# Longest increasing subsequence

If we want to find the longest (strictly) increasing subsequence of an array $a$ of size $n$, of course we can assume that $dp[i]$ is the answer for the first $i$ elements and then, as a LIS of size $n$ contains a LIS of size $n - 1$:

\[dp[i] = \max_{\substack{j < i\\ a_j < a_i}} dp[j] + 1\]This gives a first algorithm in $O(n^2)$. Can we do better?

- We do not need to remember all LIS of size $\ell$. We just need to remember the smallest end for a LIS of size $\ell$, called $t[\ell]$.
- The list of smallest ends happens to be increasing (but not necessarily a subsequence). Each $t[\ell]$ forces $t[\ell - 1]$ to be lower.

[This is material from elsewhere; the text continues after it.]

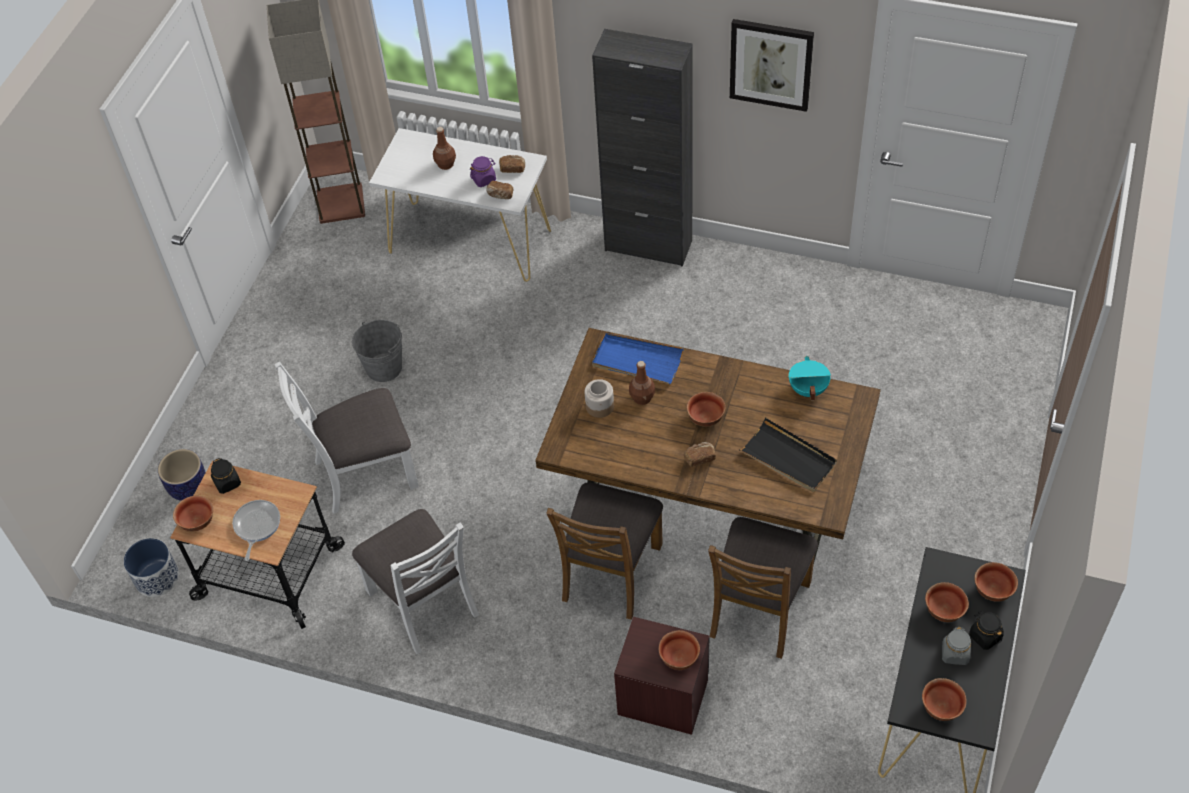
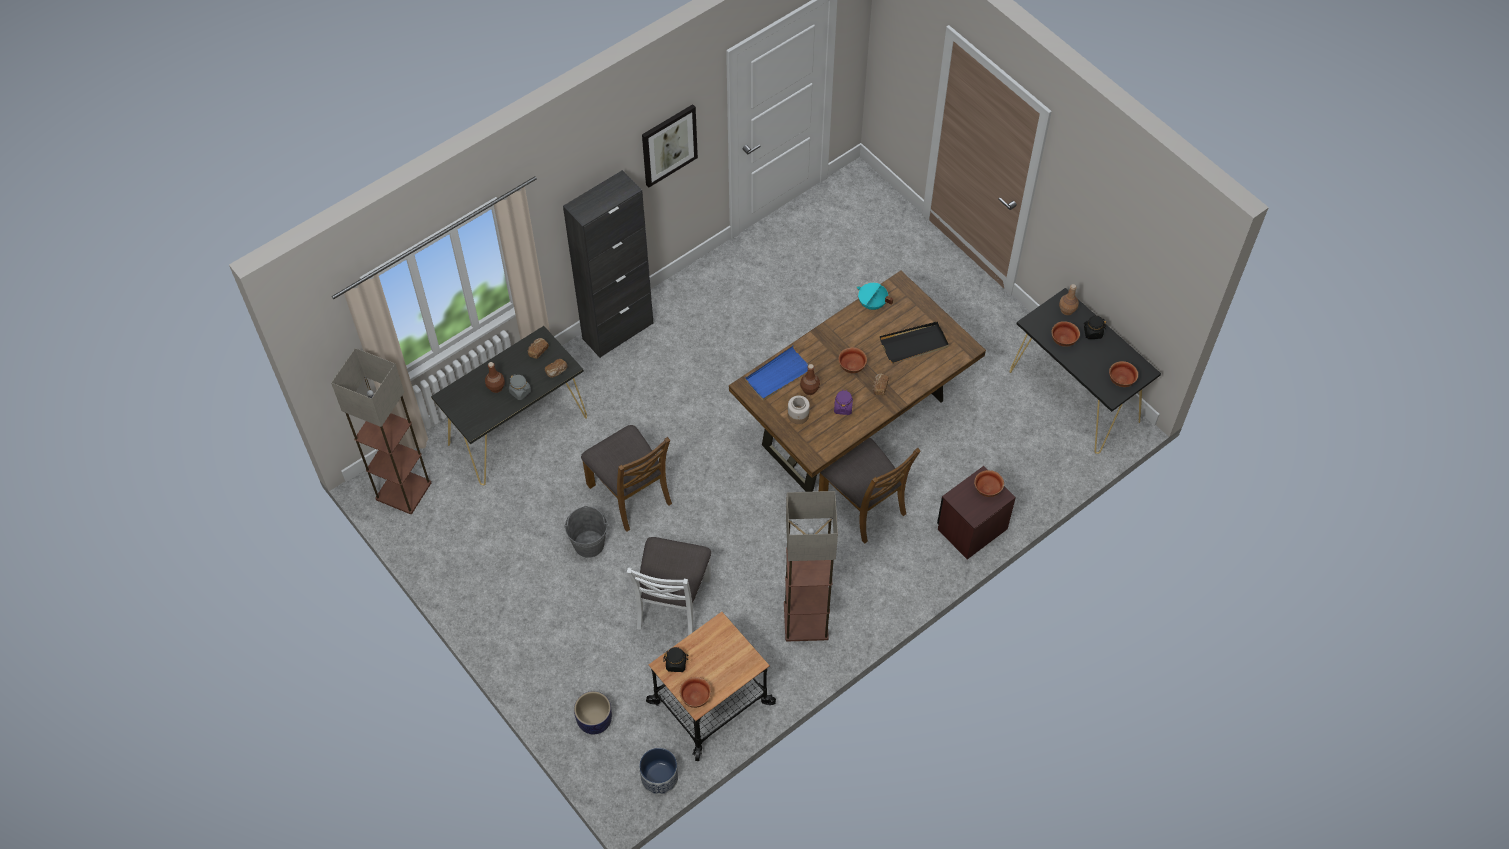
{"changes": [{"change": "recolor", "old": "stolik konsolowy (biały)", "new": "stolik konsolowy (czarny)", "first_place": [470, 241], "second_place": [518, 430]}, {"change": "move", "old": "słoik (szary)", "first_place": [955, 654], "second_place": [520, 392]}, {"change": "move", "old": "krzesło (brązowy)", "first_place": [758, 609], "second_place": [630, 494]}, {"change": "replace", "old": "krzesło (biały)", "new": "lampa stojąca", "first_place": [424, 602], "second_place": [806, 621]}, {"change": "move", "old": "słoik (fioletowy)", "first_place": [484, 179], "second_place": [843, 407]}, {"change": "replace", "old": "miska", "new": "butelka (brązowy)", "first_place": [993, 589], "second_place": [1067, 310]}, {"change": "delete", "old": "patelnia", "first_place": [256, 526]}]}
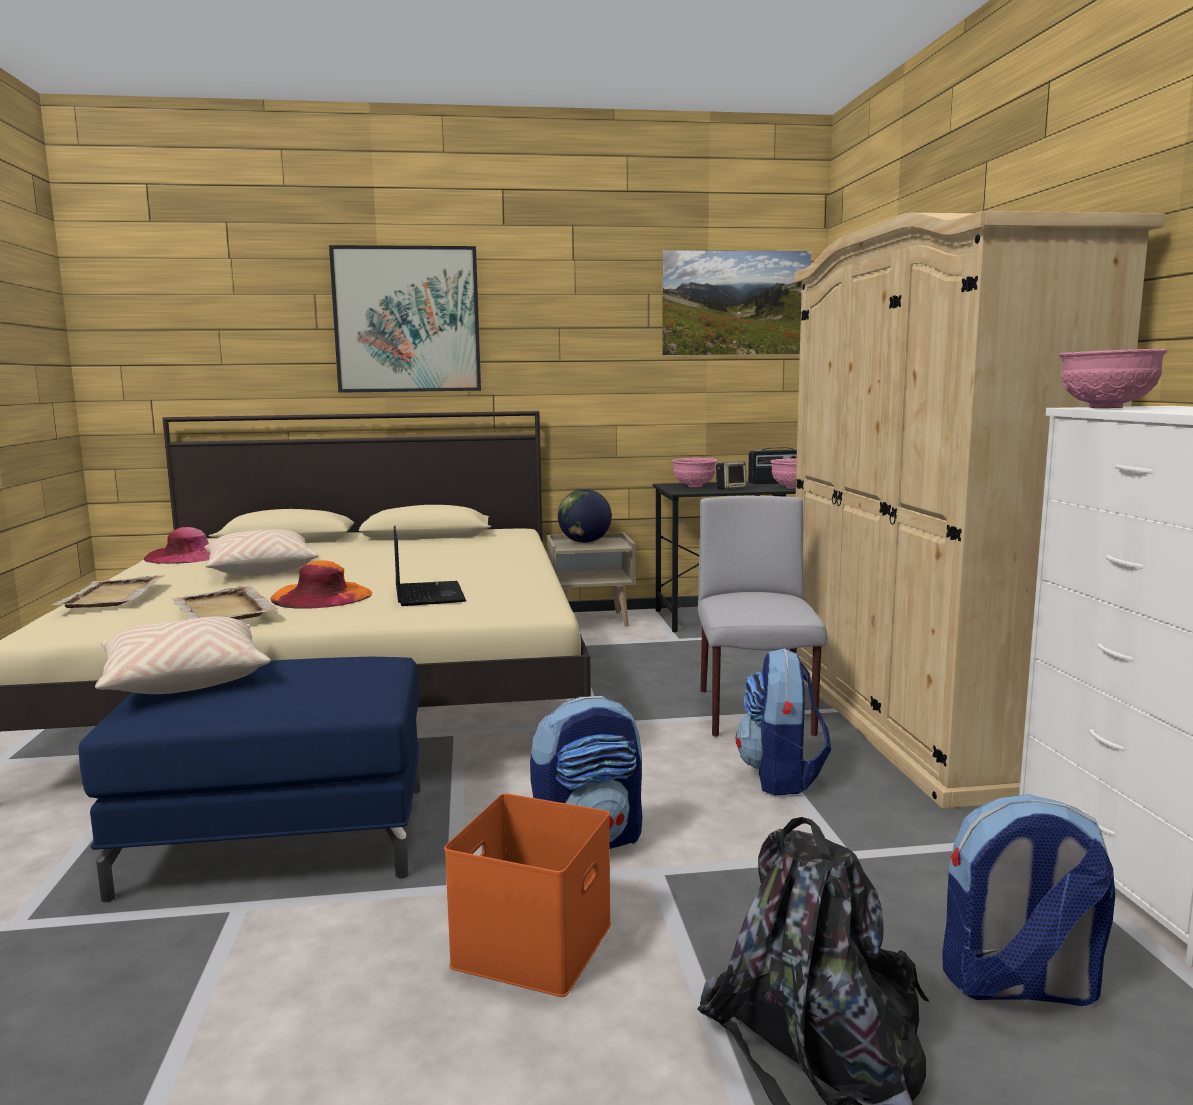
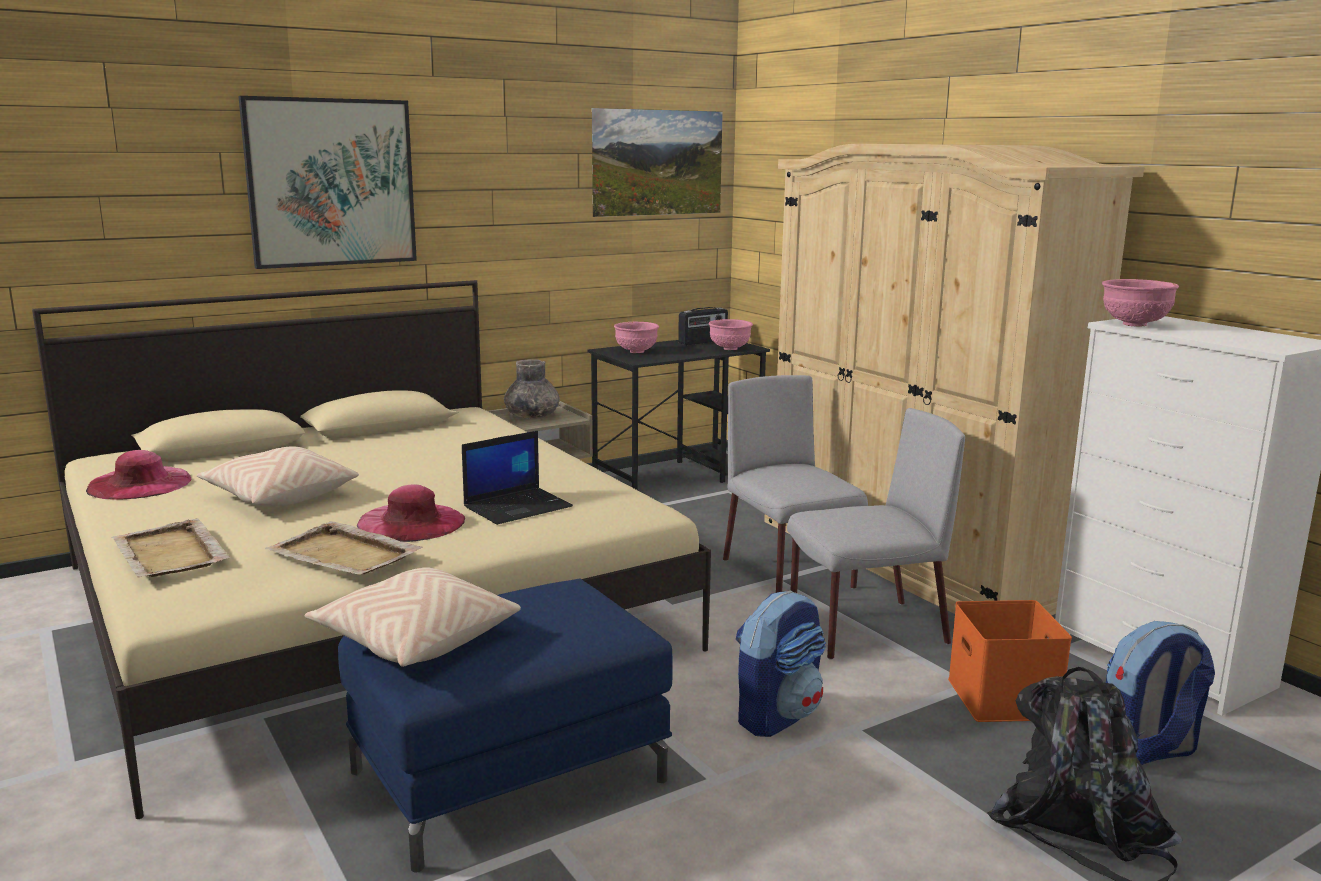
{"changes": [{"change": "recolor", "old": "kapelusz (pomarańczowy)", "new": "kapelusz (różowy)", "first_place": [321, 596], "second_place": [411, 522]}, {"change": "rotate", "old": "laptop", "first_place": [427, 594], "second_place": [518, 506], "degrees": 90}, {"change": "replace", "old": "globus", "new": "wazon (szary)", "first_place": [584, 542], "second_place": [531, 416]}, {"change": "replace", "old": "plecak", "new": "krzesło (szary)", "first_place": [781, 777], "second_place": [865, 630]}, {"change": "move", "old": "pojemnik do przechowywania (pomarańczowy)", "first_place": [534, 947], "second_place": [1005, 699]}, {"change": "delete", "old": "głośnik", "first_place": [731, 488]}]}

In this case, we can binary search for the opt LIS to which we can add one element. This gives $O(n \log n)$. I think this is an example of Divide and Conquer DP.

I was wondering what was the $O(n \log n)$ that relies on a segment tree. A blog post on Codeforces had the answer (of course!). We need to define a new dp:

$dp[i, v]$ is the LIS using first $i$ elements finishing in $v$. Then we just need to do a min query over $dp[i, 1:v - 1]$.

(A notebook is on the way.)